I enjoyed my afternoons - when Dad was gone on the road in the truck and the farm work was all done (or rather, again if I'm being totally honest, pushed off to the very last minute) reading on the porch, taking trips to town to pick up new library books with Mom, and writing the afternoons away up in my room.

Which skills am I still using in my life every day? Which passions have made an impact on my life? What skills have allowed me to find a job that is perfect for me and feels like no work at all?

I know coaches, and remember I am one (well, barely. I just coach freshmen) will say we have to have these summer programs to keep up with the competition.

I know that's true. But how nice would it be for the whole competition to go back to the good old days when you had fall sports JUST in the fall, winter sports JUST in the winter, and spring sports JUST in the spring?

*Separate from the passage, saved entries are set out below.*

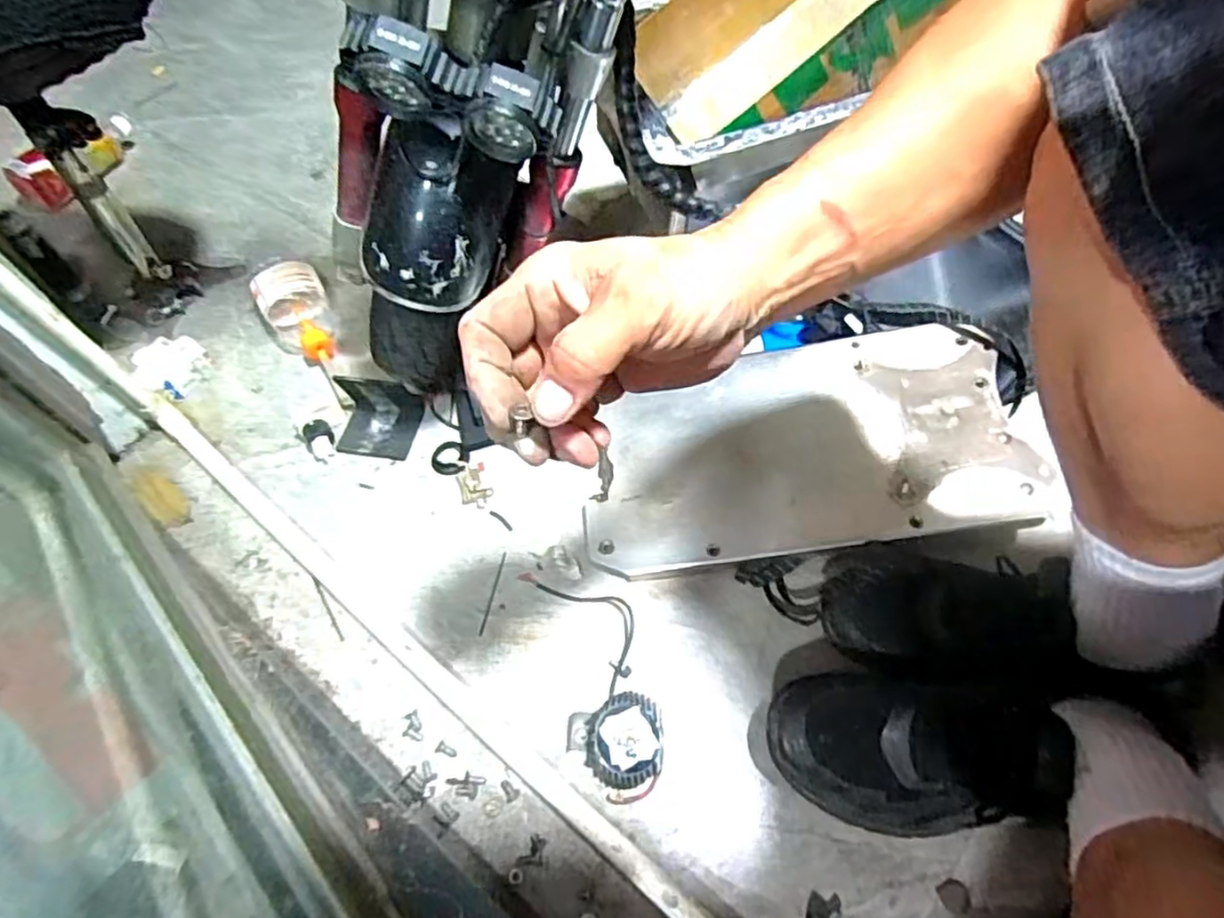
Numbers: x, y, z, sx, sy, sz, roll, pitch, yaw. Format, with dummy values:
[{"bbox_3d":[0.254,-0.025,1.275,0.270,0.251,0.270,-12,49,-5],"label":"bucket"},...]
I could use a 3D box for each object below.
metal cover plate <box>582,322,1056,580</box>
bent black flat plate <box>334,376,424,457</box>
[{"bbox_3d":[0.180,-0.016,0.666,0.408,0.011,0.218,-9,62,5],"label":"metal cover plate"},{"bbox_3d":[-0.257,-0.045,0.727,0.090,0.054,0.069,6,59,8],"label":"bent black flat plate"}]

This week there is a basketball camp going on thirty yards from my house. Now I know the kids love it. We probably have dozens of kids from RLF there. Yet, if basketball is such a great, important, life changing activity, why will there only be two or three of those players on the team when they are seniors?

I can't help but think two things when I see the coaches and kids over there - if they only matched the work and passion they pour into that camp with the work and passion they put into teaching or studying, what would they really be able to accomplish? What real skills and passions would they develop that would actually have an impact on their lives 20 years from now?

Just think how concerned parents and coaches are that athletes will lose their edge in the off season. But when are they ever concerned that students will lose their edge in academics over the summer?

That, of course, is part of the problem with our education system. We (teachers, parents, and students) don't focus enough on the education part.